■ Records supplied:
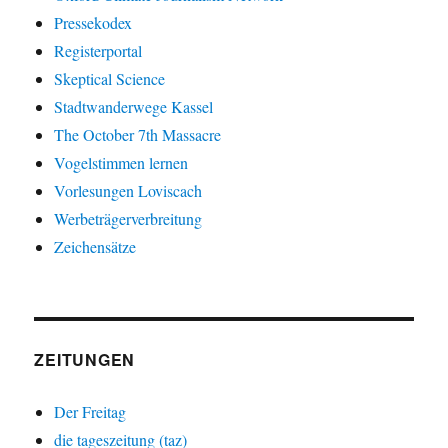
Pressekodex
Registerportal
Skeptical Science
Stadtwanderwege Kassel
The October 7th Massacre
Vogelstimmen lernen
Vorlesungen Loviscach
Werbeträgerverbreitung
Zeichensätze
ZEITUNGEN
Der Freitag
die tageszeitung (taz)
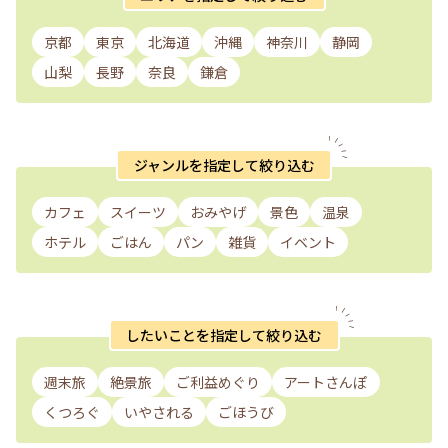
京都
東京
北海道
沖縄
神奈川
静岡
山梨
長野
奈良
鎌倉
ジャンルを指定して絞り込む
カフェ
スイーツ
おみやげ
景色
温泉
ホテル
ごはん
パン
雑貨
イベント
したいことを指定して絞り込む
週末旅
絶景旅
ご利益めぐり
アートさんぽ
くつろぐ
いやされる
ごほうび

■ Instruction: Please hand back every entry above exactly, with no images in the copy.

■ Exercise response:
Pressekodex
Registerportal
Skeptical Science
Stadtwanderwege Kassel
The October 7th Massacre
Vogelstimmen lernen
Vorlesungen Loviscach
Werbeträgerverbreitung
Zeichensätze
ZEITUNGEN
Der Freitag
die tageszeitung (taz)
京都
東京
北海道
沖縄
神奈川
静岡
山梨
長野
奈良
鎌倉
ジャンルを指定して絞り込む
カフェ
スイーツ
おみやげ
景色
温泉
ホテル
ごはん
パン
雑貨
イベント
したいことを指定して絞り込む
週末旅
絶景旅
ご利益めぐり
アートさんぽ
くつろぐ
いやされる
ごほうび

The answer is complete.